5.  Characters don't use cell phones the way they are actually used.
That is to say, to look up just about anything.  Realistically, the introduction of cell phones and the internet in general is a massive game changer in any mystery, horror, or danger type situation.  This is related to why I've been disappointed in horror movies in the past 15 or so years: the villains got smarter but the protagonists didn't become more clever. 

6.  Lame excuses for not telling the authorities/ cops/ parents when a dead body is discovered. 
Please provide a reasonable explanation as to why these people wouldn't just tell their parents or call the cops.  Remember HBO's The Night Of? If that ever happens to you, don't run away from the dead body, then go back, break in, get your keys, and then try to keep it a secret. He probably should have just stayed exactly where he was, touched nothing, and called the cops.* Lots of people don't actually trust the police, for legit reasons, but too often the excuse is, "but we can't call the cops because we can't!"  (*On second thought, if your name is Riz Ahmed, maybe call your dad and a lawyer first, and I guess I would say when a chick wants to play that knife-hand game, it is time to say you're going to the bathroom and run far, far away).

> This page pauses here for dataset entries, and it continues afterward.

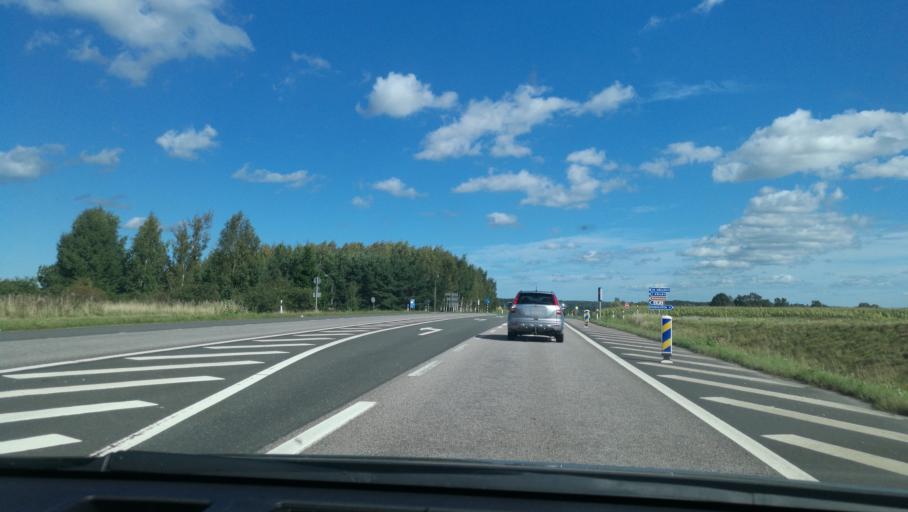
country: SE
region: Vaestra Goetaland
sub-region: Gotene Kommun
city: Kallby
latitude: 58.5037
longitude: 13.3099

7.  Newbies handling guns with amazing accuracy and no fatigue, often holding them with one hand sideways.  Guns are heavy and hard to handle and even people who are highly trained professionals miss their targets. 

8. Cities devoid of minorities. Actually, this isn't petty but serious.  I can't stand when I read a book that takes place in a city I've spent a considerable amount of time in and the actual racial makeup of the city is depicted as wildly off.  California has a ton of Asians.  The real Beverly Hills High, from Beverly Hills 90210, has a large population of Persians, as does Los Angeles in general.  New York City is not just filled with 20-30-something aspiring hipster writers having epiphanies. If you want to write about an all white city, pick one that actually demographically looks that way.  Writing and talking about race is super awkward; at least we are at the point in time that we are starting to have the conversation. I admit I'm cautious about bringing up race in my own writing, both because I'm afraid of getting something wrong, but also because even being explicit about it sometimes makes people uncomfortable. I'm working on this. 

8. People die for literary sweeps week.  Remember on TV when you knew good shit was going to go down because it was sweeps week?  Similar to this, I hate how death is always a plot device in books.  Someone only dies if it serves some dramatic purpose.  In reality, sometimes death is a random wrench thrown into a machine that was originally headed in a different direction. I think this would be a really awesome way to get rid of Frank Underwood in House of Cards.  All this intrigue is going on where the journalists are closing in on all the shady stuff he has done. Chess pieces are being moved. Then, in the middle of everything, he up and has a heart attack, or his fucking rowing machine breaks, sending the fan part directly into his face and impaling his brain. Claire becomes president. All Claire all the time!!!

9. "As you know Bob" dialogue in general. NCIS is a perfect example of this. One biologist explaining to another what DNA is. One thing I loved about The Wire: there was absolutely no hand holding. 

10. No one ever has their period. Or almost never. And it's too often used for comedy rather than this thing that is there for a huge segment of the population.